With World Objects set to MAX levels, you’ll need to be careful with all your other settings, as Minneapolis & St. Paul are both very large cities – separated only by a river. I managed this by keeping textures, AA and HDR all in the moderate range, though I turned HDR to MAX when imaging at night (and FPS tanked). The default 738 usually managed framerates in the low-20s under these conditions…not great, but I would sacrifice objects for performance if I was not imaging, so, all in all, for such a big airport framerates are reasonable.
In the image above, the airport fills the roughly diamond-shaped area around the two main runways, so that ought to give you an idea of the scope of this file.
And, as already mentioned, this IS Delta Country…and the ramps prove it. Here’s the list of cities served by Delta: Amsterdam, Anchorage, Atlanta, Austin, Baltimore, Billings, Bismarck, Boise, Boston, Bozeman, Cancún, Charlotte, Chicago–O’Hare, Cincinnati, Columbus-Glenn, Dallas/Fort Worth, Denver, Detroit, Fargo, Fort Lauderdale, Fort Myers, Grand Rapids, Hartford, Honolulu, Houston–Intercontinental, Indianapolis, Kansas City, Las Vegas, London–Heathrow, Los Angeles, Madison, Memphis, Miami, Milwaukee, Missoula, Nashville, Newark, New Orleans, New York–JFK, New York–LaGuardia, Omaha, Orange County, Orlando, Paris–Charles de Gaulle, Philadelphia, Phoenix–Sky Harbor, Pittsburgh, Portland (OR), Raleigh/Durham, Sacramento, Salt Lake City, San Diego, San Francisco, San Jose (CA), Seattle/Tacoma, Sioux Falls, Spokane, St.
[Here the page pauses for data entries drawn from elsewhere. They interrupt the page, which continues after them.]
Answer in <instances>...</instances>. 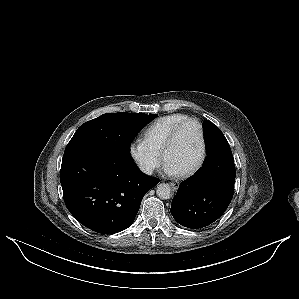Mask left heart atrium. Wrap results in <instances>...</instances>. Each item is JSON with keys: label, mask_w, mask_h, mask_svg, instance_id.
Wrapping results in <instances>:
<instances>
[{"label": "left heart atrium", "mask_w": 299, "mask_h": 299, "mask_svg": "<svg viewBox=\"0 0 299 299\" xmlns=\"http://www.w3.org/2000/svg\"><path fill=\"white\" fill-rule=\"evenodd\" d=\"M164 170L169 175H172V176L179 175V171L170 164H166L164 167Z\"/></svg>", "instance_id": "39dd6f15"}]
</instances>
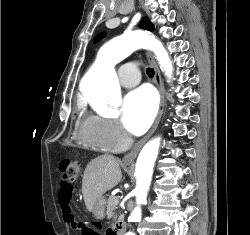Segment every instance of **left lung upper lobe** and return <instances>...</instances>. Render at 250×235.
Instances as JSON below:
<instances>
[{
	"label": "left lung upper lobe",
	"mask_w": 250,
	"mask_h": 235,
	"mask_svg": "<svg viewBox=\"0 0 250 235\" xmlns=\"http://www.w3.org/2000/svg\"><path fill=\"white\" fill-rule=\"evenodd\" d=\"M139 26H140V28H143V29H146V30H149V31H152L154 29L152 23L150 22V20L147 17L143 18V20L141 21ZM104 36H105V33L99 34L96 37V41L102 39Z\"/></svg>",
	"instance_id": "1"
}]
</instances>
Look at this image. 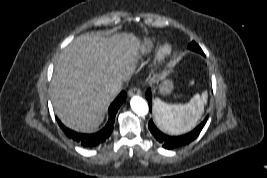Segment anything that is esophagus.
I'll use <instances>...</instances> for the list:
<instances>
[{"label": "esophagus", "instance_id": "1", "mask_svg": "<svg viewBox=\"0 0 267 178\" xmlns=\"http://www.w3.org/2000/svg\"><path fill=\"white\" fill-rule=\"evenodd\" d=\"M141 91L139 88L137 87H133L128 91V95L129 96H133V95H140Z\"/></svg>", "mask_w": 267, "mask_h": 178}]
</instances>
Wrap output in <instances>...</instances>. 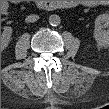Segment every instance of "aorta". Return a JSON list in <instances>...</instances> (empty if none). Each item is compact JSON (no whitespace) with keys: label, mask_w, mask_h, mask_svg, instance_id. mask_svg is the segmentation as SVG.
I'll list each match as a JSON object with an SVG mask.
<instances>
[{"label":"aorta","mask_w":109,"mask_h":109,"mask_svg":"<svg viewBox=\"0 0 109 109\" xmlns=\"http://www.w3.org/2000/svg\"><path fill=\"white\" fill-rule=\"evenodd\" d=\"M48 22L51 26H58L61 23V19L58 15L52 14L49 16Z\"/></svg>","instance_id":"1"}]
</instances>
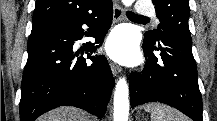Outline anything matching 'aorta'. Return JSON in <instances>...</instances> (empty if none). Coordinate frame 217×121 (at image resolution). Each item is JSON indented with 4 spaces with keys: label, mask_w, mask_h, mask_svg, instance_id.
Returning <instances> with one entry per match:
<instances>
[{
    "label": "aorta",
    "mask_w": 217,
    "mask_h": 121,
    "mask_svg": "<svg viewBox=\"0 0 217 121\" xmlns=\"http://www.w3.org/2000/svg\"><path fill=\"white\" fill-rule=\"evenodd\" d=\"M134 0H122L129 7ZM129 115V88L125 78H120L114 92V121H128Z\"/></svg>",
    "instance_id": "obj_1"
}]
</instances>
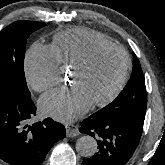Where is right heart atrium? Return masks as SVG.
<instances>
[{
    "label": "right heart atrium",
    "mask_w": 165,
    "mask_h": 165,
    "mask_svg": "<svg viewBox=\"0 0 165 165\" xmlns=\"http://www.w3.org/2000/svg\"><path fill=\"white\" fill-rule=\"evenodd\" d=\"M28 85L36 92H44L60 81L59 61L52 47L34 44L25 58Z\"/></svg>",
    "instance_id": "obj_1"
}]
</instances>
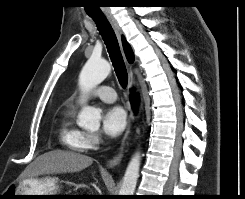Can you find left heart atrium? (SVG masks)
Here are the masks:
<instances>
[{
	"instance_id": "left-heart-atrium-1",
	"label": "left heart atrium",
	"mask_w": 245,
	"mask_h": 199,
	"mask_svg": "<svg viewBox=\"0 0 245 199\" xmlns=\"http://www.w3.org/2000/svg\"><path fill=\"white\" fill-rule=\"evenodd\" d=\"M126 126V113L119 106L105 110L102 117V130L109 137L119 136Z\"/></svg>"
}]
</instances>
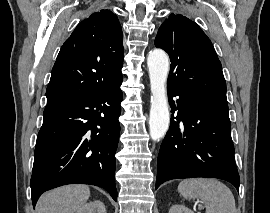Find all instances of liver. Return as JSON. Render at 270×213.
<instances>
[{"instance_id":"6515ba94","label":"liver","mask_w":270,"mask_h":213,"mask_svg":"<svg viewBox=\"0 0 270 213\" xmlns=\"http://www.w3.org/2000/svg\"><path fill=\"white\" fill-rule=\"evenodd\" d=\"M90 197L85 185H69L44 193L38 200L37 213H74Z\"/></svg>"}]
</instances>
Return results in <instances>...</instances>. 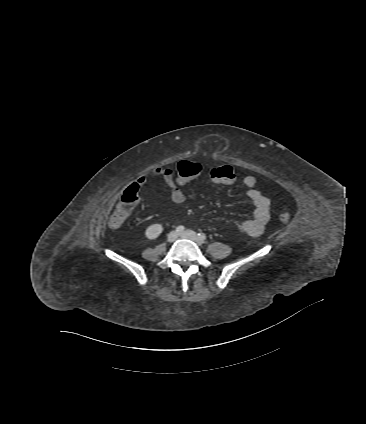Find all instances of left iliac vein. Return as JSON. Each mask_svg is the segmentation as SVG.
I'll return each mask as SVG.
<instances>
[{
    "label": "left iliac vein",
    "mask_w": 366,
    "mask_h": 424,
    "mask_svg": "<svg viewBox=\"0 0 366 424\" xmlns=\"http://www.w3.org/2000/svg\"><path fill=\"white\" fill-rule=\"evenodd\" d=\"M179 236L185 239H190L194 241L197 245H202L203 243L199 236L192 230L183 231L179 234Z\"/></svg>",
    "instance_id": "obj_1"
}]
</instances>
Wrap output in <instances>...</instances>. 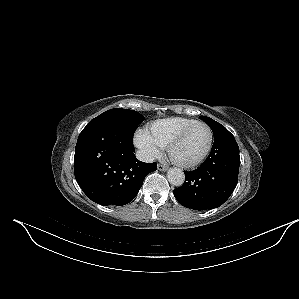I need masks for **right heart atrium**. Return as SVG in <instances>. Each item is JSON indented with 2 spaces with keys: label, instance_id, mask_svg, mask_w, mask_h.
<instances>
[{
  "label": "right heart atrium",
  "instance_id": "d8ad5b80",
  "mask_svg": "<svg viewBox=\"0 0 299 299\" xmlns=\"http://www.w3.org/2000/svg\"><path fill=\"white\" fill-rule=\"evenodd\" d=\"M134 144L146 158L157 157L162 147L157 144L146 131H138L134 136Z\"/></svg>",
  "mask_w": 299,
  "mask_h": 299
}]
</instances>
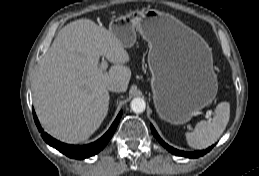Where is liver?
I'll use <instances>...</instances> for the list:
<instances>
[{
	"mask_svg": "<svg viewBox=\"0 0 259 176\" xmlns=\"http://www.w3.org/2000/svg\"><path fill=\"white\" fill-rule=\"evenodd\" d=\"M100 56L114 65L99 67ZM128 52L105 27L89 19L64 26L40 60L33 100L43 128L68 143L87 140L101 125L109 107L108 86L127 90L131 70Z\"/></svg>",
	"mask_w": 259,
	"mask_h": 176,
	"instance_id": "obj_1",
	"label": "liver"
}]
</instances>
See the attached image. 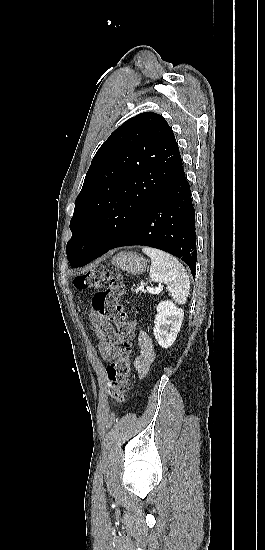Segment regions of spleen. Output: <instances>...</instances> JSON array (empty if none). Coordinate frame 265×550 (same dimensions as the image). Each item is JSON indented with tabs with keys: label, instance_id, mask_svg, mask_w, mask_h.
I'll return each instance as SVG.
<instances>
[{
	"label": "spleen",
	"instance_id": "3e777b00",
	"mask_svg": "<svg viewBox=\"0 0 265 550\" xmlns=\"http://www.w3.org/2000/svg\"><path fill=\"white\" fill-rule=\"evenodd\" d=\"M142 251L151 258V279L159 282L161 288L166 285L176 303H185L190 281L184 266L175 257L159 249L143 247Z\"/></svg>",
	"mask_w": 265,
	"mask_h": 550
}]
</instances>
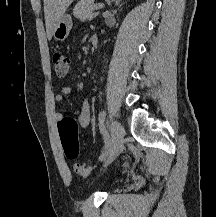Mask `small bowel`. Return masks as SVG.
<instances>
[{
  "instance_id": "small-bowel-1",
  "label": "small bowel",
  "mask_w": 216,
  "mask_h": 217,
  "mask_svg": "<svg viewBox=\"0 0 216 217\" xmlns=\"http://www.w3.org/2000/svg\"><path fill=\"white\" fill-rule=\"evenodd\" d=\"M71 93V89L68 86H62L60 92L54 97L55 104H61L63 102L64 96ZM64 118L63 114L56 112L54 114V119L57 124H60ZM78 124L81 128L85 129L90 125L91 122V104L89 99H85L82 103L79 116L77 118Z\"/></svg>"
}]
</instances>
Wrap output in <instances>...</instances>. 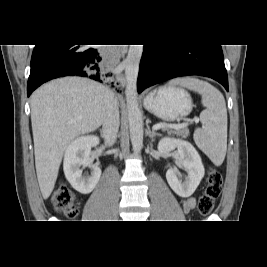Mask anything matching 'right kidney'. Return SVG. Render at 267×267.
I'll list each match as a JSON object with an SVG mask.
<instances>
[{
	"mask_svg": "<svg viewBox=\"0 0 267 267\" xmlns=\"http://www.w3.org/2000/svg\"><path fill=\"white\" fill-rule=\"evenodd\" d=\"M98 144L97 136H82L71 142L65 151L63 162L65 177L72 187L82 194L92 192L101 176V169L93 165L90 158L91 148ZM81 166L91 168V175L83 176Z\"/></svg>",
	"mask_w": 267,
	"mask_h": 267,
	"instance_id": "ca27d5eb",
	"label": "right kidney"
}]
</instances>
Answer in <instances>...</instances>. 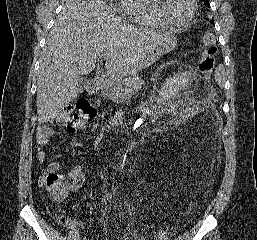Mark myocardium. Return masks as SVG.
<instances>
[{
  "label": "myocardium",
  "mask_w": 257,
  "mask_h": 240,
  "mask_svg": "<svg viewBox=\"0 0 257 240\" xmlns=\"http://www.w3.org/2000/svg\"><path fill=\"white\" fill-rule=\"evenodd\" d=\"M151 2V9L154 13V15L156 16V18L158 20H160L163 24H165L168 27L171 28H182L187 26L192 19L195 17L196 12H197V1L196 0H190L191 3V10L189 15L186 17V19H184L181 22H173L170 21L162 12L161 7H160V0H150Z\"/></svg>",
  "instance_id": "obj_1"
}]
</instances>
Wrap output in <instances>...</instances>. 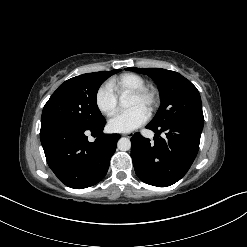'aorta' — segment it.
<instances>
[{"label": "aorta", "mask_w": 247, "mask_h": 247, "mask_svg": "<svg viewBox=\"0 0 247 247\" xmlns=\"http://www.w3.org/2000/svg\"><path fill=\"white\" fill-rule=\"evenodd\" d=\"M121 107L126 108L129 106L127 99H122L120 102ZM117 147L121 151H128L131 148V141L128 138L122 137L118 140Z\"/></svg>", "instance_id": "aorta-1"}]
</instances>
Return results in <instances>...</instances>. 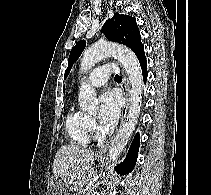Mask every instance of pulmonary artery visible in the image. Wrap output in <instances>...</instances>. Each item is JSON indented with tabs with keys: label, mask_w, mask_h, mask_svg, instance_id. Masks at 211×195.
<instances>
[{
	"label": "pulmonary artery",
	"mask_w": 211,
	"mask_h": 195,
	"mask_svg": "<svg viewBox=\"0 0 211 195\" xmlns=\"http://www.w3.org/2000/svg\"><path fill=\"white\" fill-rule=\"evenodd\" d=\"M118 69L115 64H106L95 68L88 77V82L93 87L104 85L112 73H117Z\"/></svg>",
	"instance_id": "pulmonary-artery-1"
}]
</instances>
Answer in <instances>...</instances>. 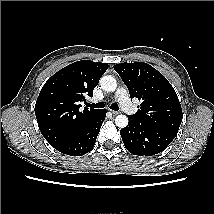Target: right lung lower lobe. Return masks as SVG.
<instances>
[{"label": "right lung lower lobe", "mask_w": 214, "mask_h": 214, "mask_svg": "<svg viewBox=\"0 0 214 214\" xmlns=\"http://www.w3.org/2000/svg\"><path fill=\"white\" fill-rule=\"evenodd\" d=\"M106 112L105 109L100 110L70 138L54 148L70 156H81L88 153L94 147Z\"/></svg>", "instance_id": "obj_1"}]
</instances>
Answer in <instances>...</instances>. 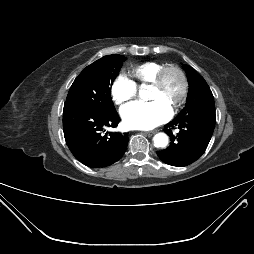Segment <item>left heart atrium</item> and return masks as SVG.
<instances>
[{
	"label": "left heart atrium",
	"mask_w": 254,
	"mask_h": 254,
	"mask_svg": "<svg viewBox=\"0 0 254 254\" xmlns=\"http://www.w3.org/2000/svg\"><path fill=\"white\" fill-rule=\"evenodd\" d=\"M170 116L171 109L157 100H138L121 109L122 120L131 129H152L166 122Z\"/></svg>",
	"instance_id": "obj_1"
}]
</instances>
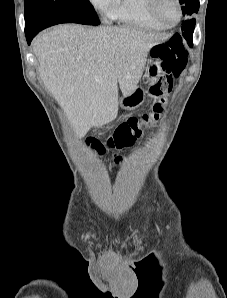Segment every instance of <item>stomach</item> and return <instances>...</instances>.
<instances>
[{"label":"stomach","instance_id":"stomach-1","mask_svg":"<svg viewBox=\"0 0 227 298\" xmlns=\"http://www.w3.org/2000/svg\"><path fill=\"white\" fill-rule=\"evenodd\" d=\"M161 63L156 59H150L145 68V78L148 83H156L161 75ZM146 91L143 87L137 86L129 95H123L120 99V107L125 110L138 108L145 100Z\"/></svg>","mask_w":227,"mask_h":298}]
</instances>
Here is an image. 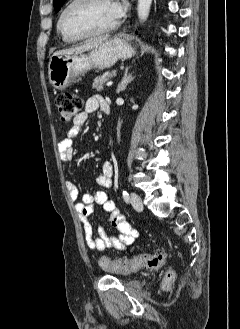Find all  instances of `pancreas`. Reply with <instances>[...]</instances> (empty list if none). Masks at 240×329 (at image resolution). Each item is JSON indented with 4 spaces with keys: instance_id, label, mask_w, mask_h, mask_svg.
I'll list each match as a JSON object with an SVG mask.
<instances>
[{
    "instance_id": "cf45deb5",
    "label": "pancreas",
    "mask_w": 240,
    "mask_h": 329,
    "mask_svg": "<svg viewBox=\"0 0 240 329\" xmlns=\"http://www.w3.org/2000/svg\"><path fill=\"white\" fill-rule=\"evenodd\" d=\"M116 75V72L106 73L102 76H98L94 79V82L92 84V88L96 91H102L103 85L105 82H107L110 78Z\"/></svg>"
}]
</instances>
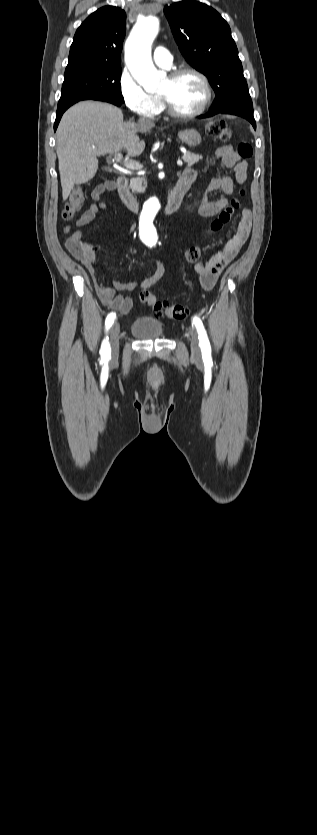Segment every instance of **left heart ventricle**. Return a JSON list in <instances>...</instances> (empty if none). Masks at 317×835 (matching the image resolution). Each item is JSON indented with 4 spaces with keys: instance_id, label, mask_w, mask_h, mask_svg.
Masks as SVG:
<instances>
[{
    "instance_id": "left-heart-ventricle-1",
    "label": "left heart ventricle",
    "mask_w": 317,
    "mask_h": 835,
    "mask_svg": "<svg viewBox=\"0 0 317 835\" xmlns=\"http://www.w3.org/2000/svg\"><path fill=\"white\" fill-rule=\"evenodd\" d=\"M159 93L165 95L173 107L183 113L196 110L204 98L203 85L192 74H185L174 80L167 77Z\"/></svg>"
}]
</instances>
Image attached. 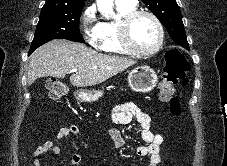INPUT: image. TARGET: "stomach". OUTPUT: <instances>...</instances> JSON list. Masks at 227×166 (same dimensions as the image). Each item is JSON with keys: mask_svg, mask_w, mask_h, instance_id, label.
<instances>
[{"mask_svg": "<svg viewBox=\"0 0 227 166\" xmlns=\"http://www.w3.org/2000/svg\"><path fill=\"white\" fill-rule=\"evenodd\" d=\"M157 81V74L149 66L137 67L128 76V83L131 89L141 93H148L153 90ZM74 95L76 100L80 102H94L103 96V92L80 89Z\"/></svg>", "mask_w": 227, "mask_h": 166, "instance_id": "obj_1", "label": "stomach"}]
</instances>
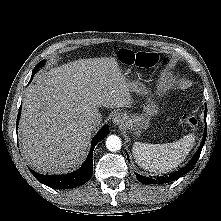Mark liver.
<instances>
[{"label":"liver","instance_id":"liver-1","mask_svg":"<svg viewBox=\"0 0 221 221\" xmlns=\"http://www.w3.org/2000/svg\"><path fill=\"white\" fill-rule=\"evenodd\" d=\"M26 90L19 123L24 158L36 171L65 174L85 159L99 109L131 105L132 82L115 58H89L51 68Z\"/></svg>","mask_w":221,"mask_h":221}]
</instances>
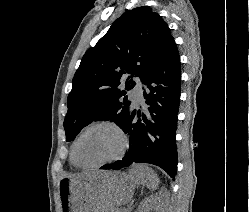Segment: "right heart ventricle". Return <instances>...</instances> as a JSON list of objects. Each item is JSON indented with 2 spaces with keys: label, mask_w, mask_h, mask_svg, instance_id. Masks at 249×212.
Here are the masks:
<instances>
[{
  "label": "right heart ventricle",
  "mask_w": 249,
  "mask_h": 212,
  "mask_svg": "<svg viewBox=\"0 0 249 212\" xmlns=\"http://www.w3.org/2000/svg\"><path fill=\"white\" fill-rule=\"evenodd\" d=\"M69 161H70V164H71L72 167L78 168V166H77V165L74 163V161H73L72 152H71V154H70Z\"/></svg>",
  "instance_id": "obj_1"
}]
</instances>
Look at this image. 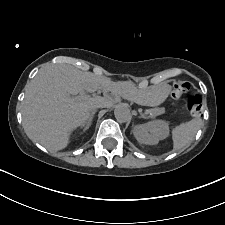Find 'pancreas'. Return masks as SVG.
<instances>
[{"mask_svg":"<svg viewBox=\"0 0 225 225\" xmlns=\"http://www.w3.org/2000/svg\"><path fill=\"white\" fill-rule=\"evenodd\" d=\"M148 111V115L151 118H155L158 115H161L165 112L164 108H153V109H149Z\"/></svg>","mask_w":225,"mask_h":225,"instance_id":"cf45deb5","label":"pancreas"}]
</instances>
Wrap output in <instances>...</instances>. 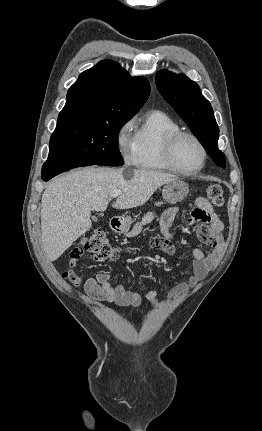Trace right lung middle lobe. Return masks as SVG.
Returning a JSON list of instances; mask_svg holds the SVG:
<instances>
[{"label": "right lung middle lobe", "mask_w": 262, "mask_h": 431, "mask_svg": "<svg viewBox=\"0 0 262 431\" xmlns=\"http://www.w3.org/2000/svg\"><path fill=\"white\" fill-rule=\"evenodd\" d=\"M128 119L79 120L57 125L50 139L46 163L84 162L94 165L124 164L118 134Z\"/></svg>", "instance_id": "1"}]
</instances>
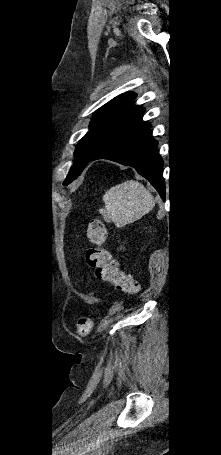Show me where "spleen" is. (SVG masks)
I'll return each instance as SVG.
<instances>
[{"label":"spleen","instance_id":"spleen-1","mask_svg":"<svg viewBox=\"0 0 221 455\" xmlns=\"http://www.w3.org/2000/svg\"><path fill=\"white\" fill-rule=\"evenodd\" d=\"M103 201L105 209L99 212L118 227L140 219L155 205L152 194L134 180L111 187L103 195Z\"/></svg>","mask_w":221,"mask_h":455}]
</instances>
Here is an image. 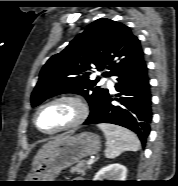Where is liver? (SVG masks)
Here are the masks:
<instances>
[{"label": "liver", "instance_id": "6515ba94", "mask_svg": "<svg viewBox=\"0 0 178 186\" xmlns=\"http://www.w3.org/2000/svg\"><path fill=\"white\" fill-rule=\"evenodd\" d=\"M65 138H66L65 135H61L43 145V147L38 151V153L34 157L32 166H35L37 163H39L47 155L49 151H51L54 147L61 143Z\"/></svg>", "mask_w": 178, "mask_h": 186}]
</instances>
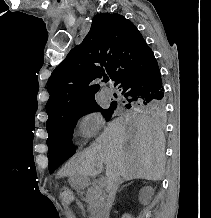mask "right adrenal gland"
Returning <instances> with one entry per match:
<instances>
[{"mask_svg":"<svg viewBox=\"0 0 211 218\" xmlns=\"http://www.w3.org/2000/svg\"><path fill=\"white\" fill-rule=\"evenodd\" d=\"M126 186H127V184H126ZM122 188H124V186H122ZM122 188H121V190H122ZM121 190H117V192H121Z\"/></svg>","mask_w":211,"mask_h":218,"instance_id":"2a0ac1e0","label":"right adrenal gland"}]
</instances>
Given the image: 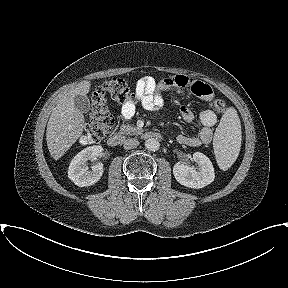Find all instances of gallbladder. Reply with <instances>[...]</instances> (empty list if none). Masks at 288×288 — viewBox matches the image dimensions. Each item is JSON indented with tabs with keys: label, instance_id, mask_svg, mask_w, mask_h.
Segmentation results:
<instances>
[{
	"label": "gallbladder",
	"instance_id": "bac80fb5",
	"mask_svg": "<svg viewBox=\"0 0 288 288\" xmlns=\"http://www.w3.org/2000/svg\"><path fill=\"white\" fill-rule=\"evenodd\" d=\"M74 105L82 113H87L90 109V101L87 96L82 95L75 96Z\"/></svg>",
	"mask_w": 288,
	"mask_h": 288
}]
</instances>
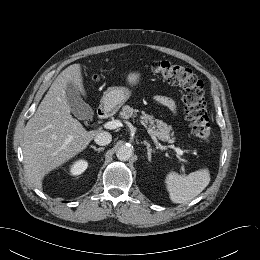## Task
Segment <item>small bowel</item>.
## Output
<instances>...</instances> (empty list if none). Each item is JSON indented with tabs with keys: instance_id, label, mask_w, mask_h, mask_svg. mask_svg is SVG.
Segmentation results:
<instances>
[{
	"instance_id": "obj_1",
	"label": "small bowel",
	"mask_w": 260,
	"mask_h": 260,
	"mask_svg": "<svg viewBox=\"0 0 260 260\" xmlns=\"http://www.w3.org/2000/svg\"><path fill=\"white\" fill-rule=\"evenodd\" d=\"M155 101L158 104L165 106V107L169 108L170 110H172L174 112L176 111L175 102L168 96H164V95L157 96L155 98Z\"/></svg>"
}]
</instances>
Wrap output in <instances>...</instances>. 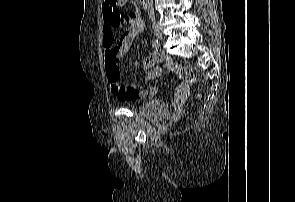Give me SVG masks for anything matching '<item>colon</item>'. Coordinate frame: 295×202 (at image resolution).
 I'll return each instance as SVG.
<instances>
[{
    "label": "colon",
    "mask_w": 295,
    "mask_h": 202,
    "mask_svg": "<svg viewBox=\"0 0 295 202\" xmlns=\"http://www.w3.org/2000/svg\"><path fill=\"white\" fill-rule=\"evenodd\" d=\"M129 2H131V0H105L106 10L109 13L118 16L121 26L128 24L130 18L128 15L121 13L119 7ZM169 68L173 73L178 75L181 80L186 81V83L196 82L195 73L190 68L176 63H170Z\"/></svg>",
    "instance_id": "1"
}]
</instances>
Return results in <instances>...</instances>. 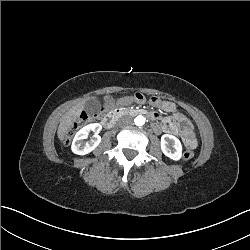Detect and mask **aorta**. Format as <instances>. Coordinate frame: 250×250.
Listing matches in <instances>:
<instances>
[{"instance_id":"1","label":"aorta","mask_w":250,"mask_h":250,"mask_svg":"<svg viewBox=\"0 0 250 250\" xmlns=\"http://www.w3.org/2000/svg\"><path fill=\"white\" fill-rule=\"evenodd\" d=\"M135 124L138 126H142L145 123V118L143 116H137L134 120Z\"/></svg>"}]
</instances>
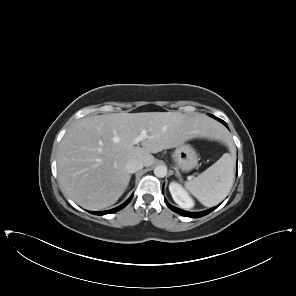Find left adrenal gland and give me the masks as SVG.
Here are the masks:
<instances>
[{"label": "left adrenal gland", "mask_w": 296, "mask_h": 296, "mask_svg": "<svg viewBox=\"0 0 296 296\" xmlns=\"http://www.w3.org/2000/svg\"><path fill=\"white\" fill-rule=\"evenodd\" d=\"M175 171H176L175 176L181 178V175H180V172L178 171V169L175 168Z\"/></svg>", "instance_id": "a2214340"}]
</instances>
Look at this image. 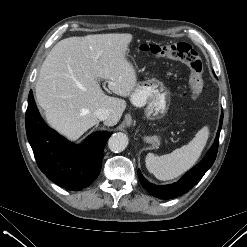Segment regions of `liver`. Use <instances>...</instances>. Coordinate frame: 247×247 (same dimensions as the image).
Masks as SVG:
<instances>
[{
    "label": "liver",
    "instance_id": "liver-1",
    "mask_svg": "<svg viewBox=\"0 0 247 247\" xmlns=\"http://www.w3.org/2000/svg\"><path fill=\"white\" fill-rule=\"evenodd\" d=\"M132 34H95L59 41L44 60L36 99L52 128L76 140L98 123L95 111L109 110L114 126L126 108L124 99L104 94L100 81L120 97H129L137 74L126 58Z\"/></svg>",
    "mask_w": 247,
    "mask_h": 247
}]
</instances>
Louis, Tampa, Tokyo–Haneda, Washington–Dulles, Washington–National, Winnipeg
Seasonal: Albany, Albuquerque, Appleton, Aruba (begins December 23, 2017), Buffalo, Calgary, Chicago–Midway, Cleveland, Cozumel, Duluth, Edmonton, Fairbanks, Grand Cayman, Green Bay, Ixtapa/Zihuatanejo, Jackson Hole, Jacksonville (FL), Kalispell, Liberia (CR), Mazatlán, Montego Bay, Nassau, Palm Springs, Puerto Vallarta, Punta Cana, Rapid City, Reno/Tahoe, Reykjavík–Keflavík, Rochester (NY), Saskatoon, San Antonio, San Juan (Suspended), San Jose del Cabo, South Bend, Syracuse, Traverse City, Toronto–Pearson, Tucson, Vancouver, West Palm Beach.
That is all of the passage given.